En España el CGPJ anunció la elaboración de un plan de choque de cara a la reanudación de la actividad judicial tras el levantamiento del estado de alarma, que tenía como principales objetivos evitar el colapso de la Administración de Justicia y agilizar al máximo la resolución de todos aquellos asuntos cuya demora pueda incidir más negativamente en la recuperación económica y en la atención a los colectivos más vulnerables. Aun se desconoce las medidas y cuando se podrán llevar a la práctica. El Gobierno aprobó un Real Decreto Ley destinado a paliar el mas que previsible colapso en la justica, cuya medida mas significativa consiste en abrir los juzgados en agosto y celebrar juicios por las tardes, que ha sido recibido con la oposición de los colegios de abogados, procuradores y graduados sociales, así como la mayoría de las asociaciones judiciales.

La crisis puede suponer un impulso y obliga a acelerar los cambios aplazados para avanzar en la reforma de la justicia. Para ello hay que reflexionar sobre aquello que dificulta una justicia ágil y eficaz, además, de adaptarse a las nuevas necesidades derivadas de la pandemia, tratando de garantizar la seguridad de todo el personal de la administración de justicia y de aquellos que acceden a las sedes judiciales.

En estos momentos se vuelve transcendental disponer de material informático adecuado para trabajar a distancia, reducir la actividad presencial en las sedes judiciales a lo imprescindible, potenciar el uso de medios telemáticos y la digitalización de los expedientes. Establecer un plan de prioridad en la tramitación de los asuntos que presentan especial urgencia por afectar a los mas vulnerables y que tengan mayor repercusión económica, así como continuar la tramitación de los demás asuntos según su curso. Desde el punto de vista procedimental retornar, en la medida de lo posible, a los procedimientos escritos, simplificando los trámites. Los señalamientos deberían ser escalonados y espaciados en el tiempo, que no supongan acumulación de personas en las salas de espera. Elaborar un plan de refuerzo de los órganos judiciales sobrecargados para que no se genere un cuello de botella en la resolucion de los asuntos pendientes. Otro tema para reflexionar sería abordar la coordinación y la uniformidad en todo el territorio en los medios personales y materiales en la prestación de servicios para que no se produzcan desigualdades, según se ha puesto de manifiesto con los diferentes criterios de las Comunidades Autónomas de la aplicación del Estado de Alarma. En definitiva, aunque parezca un tópico, hay que invertir en justicia para evitar que la avalancha de asuntos que amenaza siga a la pandemia colapse nuestro sistema judicial.
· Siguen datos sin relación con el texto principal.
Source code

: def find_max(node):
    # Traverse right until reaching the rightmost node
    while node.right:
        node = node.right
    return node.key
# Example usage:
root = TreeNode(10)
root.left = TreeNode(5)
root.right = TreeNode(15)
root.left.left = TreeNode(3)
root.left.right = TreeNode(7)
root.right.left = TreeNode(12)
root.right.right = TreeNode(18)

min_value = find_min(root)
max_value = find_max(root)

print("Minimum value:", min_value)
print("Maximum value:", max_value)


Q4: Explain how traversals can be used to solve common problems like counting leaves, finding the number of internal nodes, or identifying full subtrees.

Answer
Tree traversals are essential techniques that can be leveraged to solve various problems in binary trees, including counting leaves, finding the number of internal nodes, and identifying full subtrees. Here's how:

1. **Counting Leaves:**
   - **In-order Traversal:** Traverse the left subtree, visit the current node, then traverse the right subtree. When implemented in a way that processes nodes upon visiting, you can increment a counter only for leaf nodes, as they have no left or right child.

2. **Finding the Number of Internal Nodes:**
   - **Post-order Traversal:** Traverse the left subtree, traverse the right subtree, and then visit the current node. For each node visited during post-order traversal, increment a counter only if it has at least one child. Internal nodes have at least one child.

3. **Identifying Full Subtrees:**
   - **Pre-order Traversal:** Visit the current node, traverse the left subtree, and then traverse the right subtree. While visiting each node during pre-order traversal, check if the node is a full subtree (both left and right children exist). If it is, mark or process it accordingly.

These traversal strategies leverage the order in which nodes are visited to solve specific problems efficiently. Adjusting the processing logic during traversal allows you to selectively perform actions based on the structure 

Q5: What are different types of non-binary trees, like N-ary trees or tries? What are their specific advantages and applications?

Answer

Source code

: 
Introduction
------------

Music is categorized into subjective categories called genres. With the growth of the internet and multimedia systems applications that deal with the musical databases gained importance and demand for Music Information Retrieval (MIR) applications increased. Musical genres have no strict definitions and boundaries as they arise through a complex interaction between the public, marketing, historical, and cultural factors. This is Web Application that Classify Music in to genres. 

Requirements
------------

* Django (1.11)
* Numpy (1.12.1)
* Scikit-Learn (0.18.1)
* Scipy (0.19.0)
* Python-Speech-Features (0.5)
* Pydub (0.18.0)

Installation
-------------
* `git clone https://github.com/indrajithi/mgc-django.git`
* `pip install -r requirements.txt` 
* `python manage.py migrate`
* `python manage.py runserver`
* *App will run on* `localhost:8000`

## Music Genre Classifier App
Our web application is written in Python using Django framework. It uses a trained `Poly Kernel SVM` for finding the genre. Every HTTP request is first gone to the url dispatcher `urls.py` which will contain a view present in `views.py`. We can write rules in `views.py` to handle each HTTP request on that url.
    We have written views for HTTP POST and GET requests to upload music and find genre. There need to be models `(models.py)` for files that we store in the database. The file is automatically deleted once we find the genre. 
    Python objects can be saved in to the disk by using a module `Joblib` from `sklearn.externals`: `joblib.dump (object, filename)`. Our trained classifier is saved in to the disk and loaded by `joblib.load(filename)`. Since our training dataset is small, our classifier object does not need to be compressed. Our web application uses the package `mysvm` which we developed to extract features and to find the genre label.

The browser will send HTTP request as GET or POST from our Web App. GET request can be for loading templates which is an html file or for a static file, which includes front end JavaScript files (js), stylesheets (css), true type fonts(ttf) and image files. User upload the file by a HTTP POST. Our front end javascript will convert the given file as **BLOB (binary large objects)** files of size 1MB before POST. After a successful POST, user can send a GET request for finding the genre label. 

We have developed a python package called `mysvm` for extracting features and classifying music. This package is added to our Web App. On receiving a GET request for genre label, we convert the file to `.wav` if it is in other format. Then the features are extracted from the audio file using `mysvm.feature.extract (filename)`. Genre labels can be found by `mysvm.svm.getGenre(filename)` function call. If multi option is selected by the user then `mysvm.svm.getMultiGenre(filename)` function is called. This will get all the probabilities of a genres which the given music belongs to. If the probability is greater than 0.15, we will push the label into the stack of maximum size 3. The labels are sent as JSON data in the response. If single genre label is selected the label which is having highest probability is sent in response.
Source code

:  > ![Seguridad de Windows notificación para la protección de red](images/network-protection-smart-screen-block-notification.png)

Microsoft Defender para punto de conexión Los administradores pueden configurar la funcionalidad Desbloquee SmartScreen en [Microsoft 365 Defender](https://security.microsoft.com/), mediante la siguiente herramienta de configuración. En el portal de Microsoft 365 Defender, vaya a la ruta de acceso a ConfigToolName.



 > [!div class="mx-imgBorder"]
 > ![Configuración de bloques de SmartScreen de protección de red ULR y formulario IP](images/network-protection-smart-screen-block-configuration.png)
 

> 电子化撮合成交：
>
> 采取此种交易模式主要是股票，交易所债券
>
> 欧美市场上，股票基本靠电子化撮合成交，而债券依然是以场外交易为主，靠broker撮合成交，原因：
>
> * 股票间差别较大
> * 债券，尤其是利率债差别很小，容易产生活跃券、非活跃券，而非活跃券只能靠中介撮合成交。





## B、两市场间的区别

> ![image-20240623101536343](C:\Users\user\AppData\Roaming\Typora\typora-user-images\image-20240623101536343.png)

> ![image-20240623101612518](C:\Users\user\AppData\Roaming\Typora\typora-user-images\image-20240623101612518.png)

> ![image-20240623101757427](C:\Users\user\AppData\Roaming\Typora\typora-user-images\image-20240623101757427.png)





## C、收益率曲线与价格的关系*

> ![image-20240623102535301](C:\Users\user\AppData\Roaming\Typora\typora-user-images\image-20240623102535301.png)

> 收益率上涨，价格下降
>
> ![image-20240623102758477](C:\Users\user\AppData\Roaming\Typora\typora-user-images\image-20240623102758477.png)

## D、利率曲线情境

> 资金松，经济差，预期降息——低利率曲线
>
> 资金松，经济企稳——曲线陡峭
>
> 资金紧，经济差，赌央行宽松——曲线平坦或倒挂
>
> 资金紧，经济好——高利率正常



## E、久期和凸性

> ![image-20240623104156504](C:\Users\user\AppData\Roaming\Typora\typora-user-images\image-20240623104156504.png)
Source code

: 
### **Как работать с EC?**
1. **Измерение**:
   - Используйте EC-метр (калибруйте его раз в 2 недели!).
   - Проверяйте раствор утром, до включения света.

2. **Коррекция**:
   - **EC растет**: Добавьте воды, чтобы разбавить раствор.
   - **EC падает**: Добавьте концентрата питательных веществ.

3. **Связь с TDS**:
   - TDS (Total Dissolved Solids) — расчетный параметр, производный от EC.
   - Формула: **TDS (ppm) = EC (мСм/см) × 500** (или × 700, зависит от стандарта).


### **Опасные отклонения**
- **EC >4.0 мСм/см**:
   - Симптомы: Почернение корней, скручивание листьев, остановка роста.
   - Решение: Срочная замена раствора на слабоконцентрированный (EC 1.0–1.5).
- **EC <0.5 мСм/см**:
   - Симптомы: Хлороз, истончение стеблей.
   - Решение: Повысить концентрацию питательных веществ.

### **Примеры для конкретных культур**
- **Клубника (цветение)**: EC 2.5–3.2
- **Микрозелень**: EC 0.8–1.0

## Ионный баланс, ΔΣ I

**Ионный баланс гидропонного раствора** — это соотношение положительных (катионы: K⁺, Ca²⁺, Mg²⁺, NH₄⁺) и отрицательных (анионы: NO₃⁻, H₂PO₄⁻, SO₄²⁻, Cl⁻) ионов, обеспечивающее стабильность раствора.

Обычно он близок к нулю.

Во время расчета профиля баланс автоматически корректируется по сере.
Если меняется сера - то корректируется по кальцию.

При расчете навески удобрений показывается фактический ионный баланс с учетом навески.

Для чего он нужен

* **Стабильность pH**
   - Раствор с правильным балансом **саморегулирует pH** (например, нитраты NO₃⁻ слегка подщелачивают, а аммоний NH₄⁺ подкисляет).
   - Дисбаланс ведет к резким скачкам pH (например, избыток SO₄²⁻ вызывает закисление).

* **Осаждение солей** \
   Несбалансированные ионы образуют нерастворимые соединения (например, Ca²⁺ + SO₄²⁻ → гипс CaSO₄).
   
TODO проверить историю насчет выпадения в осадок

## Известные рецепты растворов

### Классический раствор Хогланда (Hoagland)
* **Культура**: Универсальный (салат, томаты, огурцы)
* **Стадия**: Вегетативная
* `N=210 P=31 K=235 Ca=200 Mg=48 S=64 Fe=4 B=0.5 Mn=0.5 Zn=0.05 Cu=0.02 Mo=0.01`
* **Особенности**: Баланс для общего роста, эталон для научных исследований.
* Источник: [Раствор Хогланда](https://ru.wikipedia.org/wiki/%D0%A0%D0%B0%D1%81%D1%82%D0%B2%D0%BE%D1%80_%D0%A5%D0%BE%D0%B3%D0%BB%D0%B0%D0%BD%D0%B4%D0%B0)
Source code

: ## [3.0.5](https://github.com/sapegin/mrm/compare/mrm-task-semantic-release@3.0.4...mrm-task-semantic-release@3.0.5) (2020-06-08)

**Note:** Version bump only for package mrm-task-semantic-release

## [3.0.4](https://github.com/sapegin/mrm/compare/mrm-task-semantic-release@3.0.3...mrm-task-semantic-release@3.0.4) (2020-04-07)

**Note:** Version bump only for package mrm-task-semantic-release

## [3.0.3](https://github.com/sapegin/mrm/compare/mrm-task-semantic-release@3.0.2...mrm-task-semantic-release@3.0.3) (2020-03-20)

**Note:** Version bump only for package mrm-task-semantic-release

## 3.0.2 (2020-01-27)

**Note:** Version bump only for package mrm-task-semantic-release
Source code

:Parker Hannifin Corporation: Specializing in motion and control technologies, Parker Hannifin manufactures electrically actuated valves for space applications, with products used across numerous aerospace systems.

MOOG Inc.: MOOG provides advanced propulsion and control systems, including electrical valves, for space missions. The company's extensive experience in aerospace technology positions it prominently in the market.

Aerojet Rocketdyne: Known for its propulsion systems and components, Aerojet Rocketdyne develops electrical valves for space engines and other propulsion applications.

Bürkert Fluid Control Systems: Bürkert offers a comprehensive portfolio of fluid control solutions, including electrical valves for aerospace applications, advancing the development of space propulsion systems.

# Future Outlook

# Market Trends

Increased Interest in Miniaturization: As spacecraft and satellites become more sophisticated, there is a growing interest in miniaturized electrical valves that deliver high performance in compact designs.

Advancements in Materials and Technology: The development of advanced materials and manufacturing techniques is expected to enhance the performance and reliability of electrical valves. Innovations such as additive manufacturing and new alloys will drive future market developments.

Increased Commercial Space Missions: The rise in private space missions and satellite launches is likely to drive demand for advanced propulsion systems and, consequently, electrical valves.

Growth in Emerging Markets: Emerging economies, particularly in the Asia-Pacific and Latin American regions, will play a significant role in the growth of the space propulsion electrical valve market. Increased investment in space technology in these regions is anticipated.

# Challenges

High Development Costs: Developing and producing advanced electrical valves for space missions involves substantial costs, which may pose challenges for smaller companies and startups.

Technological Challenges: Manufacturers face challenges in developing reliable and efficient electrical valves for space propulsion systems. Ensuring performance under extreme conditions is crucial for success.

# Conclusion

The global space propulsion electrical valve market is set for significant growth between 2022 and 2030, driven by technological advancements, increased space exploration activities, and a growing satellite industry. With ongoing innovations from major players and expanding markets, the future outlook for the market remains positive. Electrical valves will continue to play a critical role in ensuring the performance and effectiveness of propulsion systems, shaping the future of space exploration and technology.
Es momento que todos los operadores implicados en la administración de justicia escuchen, colaboren, aporten ideas constructivamente, sin miedo al cambio, con el esfuerzo y entrega de todos se podrá salir de esta situación con una justicia fortalecida y mas eficaz, que de respuesta adecuada y en tiempo a la tutela judicial requerida por los ciudadanos en estos momentos de cambio tan complicados y duros que estamos viviendo.